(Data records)
# # # #

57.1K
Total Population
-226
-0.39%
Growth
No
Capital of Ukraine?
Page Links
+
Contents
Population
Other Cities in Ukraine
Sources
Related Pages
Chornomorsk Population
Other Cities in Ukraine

# # # #

### [The problem]
Rewrite the records with each occurrence of "Other Cities in Ukraine" changed to "More Cities in Ukraine". Keep every other line the same.

### [Exercise result]
57.1K
Total Population
-226
-0.39%
Growth
No
Capital of Ukraine?
Page Links
+
Contents
Population
More Cities in Ukraine
Sources
Related Pages
Chornomorsk Population
More Cities in Ukraine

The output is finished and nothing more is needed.